Appaiati centrosinistra e M5S, con circa 45mila  voti potenziali ciascuno. Il Pd (cinque candidati, 40.398 voti), annota Riggio, «gode dell’esperienza di cavalli di razza come Anthony Barbagallo, Antonello Cracolici e Nello Dipasquale, accogliendo, unica new entry per i dem, il siracusano Gaetano Cutrufo, già in quota centrosinistra alle passate regionali, ma con gli alfaniani». I pentastellati ne hanno invece otto, di cui sei deputati regionali uscenti: il candidato governatore Nuccio Di Paola a Caltanissetta, Luigi Sunseri a Palermo, Jose Marano a Catania, Giovanni Di Caro ad Agrigento, Antonio De Luca a Messina e Giorgio Pasqua a Siracusa. Dei Cento Passi «figura il solo Claudio Fava, la cui lista nel 2017 ricevette un consenso territoriale omogeneo tra le Province, senza registrare, tranne che nel Ragusano, exploit locali dovuti a campioni delle preferenze».
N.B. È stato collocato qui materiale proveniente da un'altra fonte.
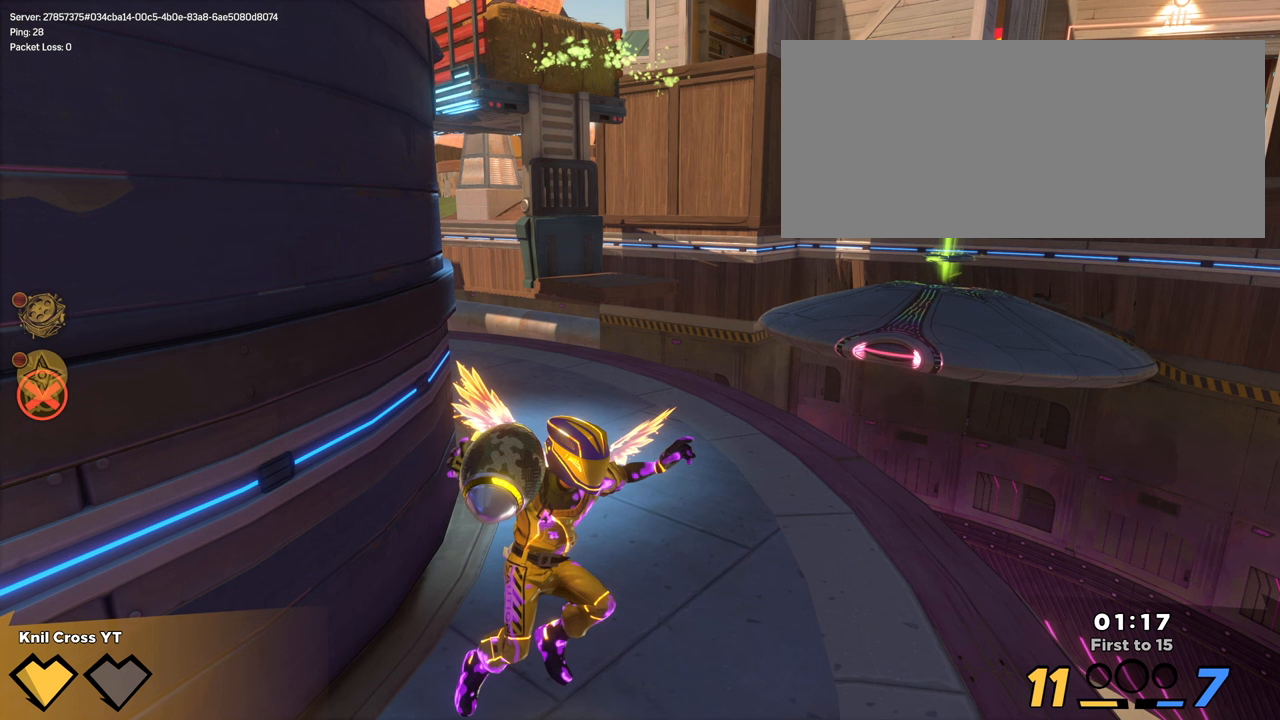
{"keys": ["shift", "w"], "mouse": [], "events": []}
Nella campagna acquisti dei signori del voto, Cateno De Luca, oltre a ripresentare il fedelissimo Danilo Lo Giudice, strappa al centrodestra Angelo Bellina (Caltanissetta) e Sebastiano Lombardo (Enna), e al Pd Angelo Villari (Catania).

Cosa significa tutto ciò? «In sintesi, la nuova collocazione dei candidati più votati, combinata alle fuoriuscite dai dem e ad alcune non ricandidature “pesanti” nel M5S, favorisce sulla carta il centrodestra più di quanto avesse certificato il risultato del 2017: rispetto a quell’elezione, la coalizione di Schifani vanta otto signori delle preferenze nella top 10, quando invece la compagine che sostenne Musumeci, a risultato acquisito, ne aveva appena tre. Oggi il centrodestra – dice Riggio – ha una potenza di fuoco 10 volte più forte degli avversari diretti».

 

Le teorie sul “disgiunto”

Su queste premesse, i giochi sarebbero fatti. Se non ci fossero almeno altri due elementi che il “data analyst” tiene molto in considerazione. «I candidati di centrodestra alla presidenza raccolgono storicamente meno della propria coalizione», ricorda. Così fu per Totò Cuffaro (-5,96% rispetto alla coalizione nel 2001, addirittura -8,52% nel 2006), per Raffaele Lombardo (-2,74% nel 2008), per Gianfranco Miccichè (-4,57% nel 2012) e per Nello Musumeci (-2,2% cinque anni fa).

 

 

 

«Su Schifani  – sostiene Riggio – incombe il rischio di subire l’ondata del voto disgiunto, pratica familiare agli elettori dell’Isola, che verosimilmente premierà De Luca». Per l’aspirante “sindaco di Sicilia” le speranze di vittoria passano anche da qui, «riuscendo dove hanno fallito gli altri» (Leoluca Orlando nel 2001, Rita Borsellino nel 2006 e Giancarlo Cancelleri nel 2017): tutt’e tre candidati «nettamente più competitivi delle rispettive coalizioni, che non sono riusciti, però, a strappare il ticket per Palazzo d’Orléans».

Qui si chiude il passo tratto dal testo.